*** DATA PROVIDED Section Begins ***
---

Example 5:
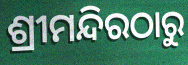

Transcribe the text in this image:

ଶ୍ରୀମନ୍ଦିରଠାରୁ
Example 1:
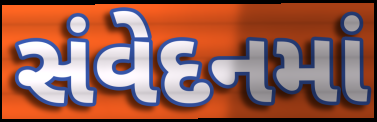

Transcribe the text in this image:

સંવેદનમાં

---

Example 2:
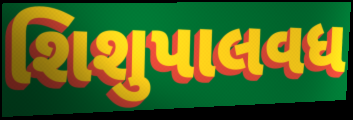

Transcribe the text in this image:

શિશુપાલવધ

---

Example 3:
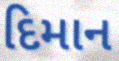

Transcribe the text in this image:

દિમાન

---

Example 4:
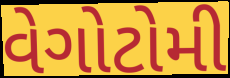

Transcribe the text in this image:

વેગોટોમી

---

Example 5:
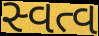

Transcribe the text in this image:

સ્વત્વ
*** DATA PROVIDED Section Ends ***
*** DATA PROVIDED Section Begins ***
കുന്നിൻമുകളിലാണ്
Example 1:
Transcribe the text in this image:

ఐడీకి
*** DATA PROVIDED Section Ends ***
* [WHAT IS EXPECTED]: Take every line above that includes the string "Example" and return it.

* [WRITTEN REPLY]:
Example 5:
Example 1:
Example 2:
Example 3:
Example 4:
Example 5:
Example 1:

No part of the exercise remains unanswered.